My over-arching note on the book is that information can and should be a moral force, and a force for good within any community.

The author's bottom line is that morality must be inherent in the individual–it cannot be imposed, only taught–that those who consider themselves religious are not necessarily moral, and that politicians cannot be neutral on moral relativism, or they open the door to moral extremists.

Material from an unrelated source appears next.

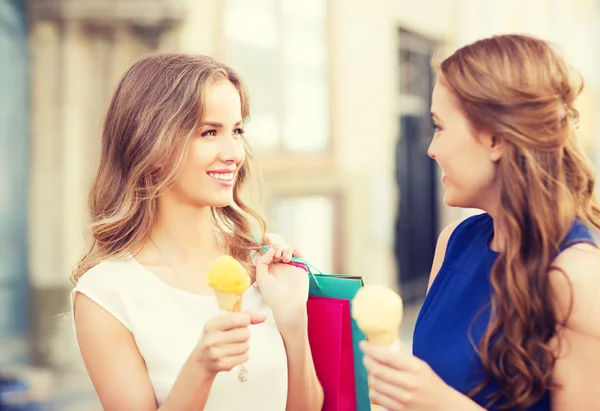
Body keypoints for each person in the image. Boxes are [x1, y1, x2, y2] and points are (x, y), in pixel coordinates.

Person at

Among my notes in the margins, inspired by the author: cannot turn responsibility into duty; citizens failing to be socially responsible can open the door to tyranny; anarchy comes with excessive autonomy–deviance allowed is deviance redefined as acceptable; communitarians may be an alternative to the extreme right, something is needed with the collapse of the democrats; organizational morality is important–should corporations be allowed to degrade and exploit humans in the name of “neutral” economic values?; shared values are the heart of sensible sustainable policy making; laws can inspire corruption and crime; inherent morality is the opposite; many policies (e.g. transportation, housing, education) do not provide for social impact evaluation; no such thing as “value free” anything; monolithic communities harm the multi-layered community.

Given seven layers of dialog, from neighborhood to national, it is possible to have every citizen participate in a national dialog in the course of a single day. This makes it irresponsible for any of us to accept a political process that claims to be value neutral while opening the door for extremists. I have said this, but this excellent book documents it: you get the government you deserve. Participate, or lose it.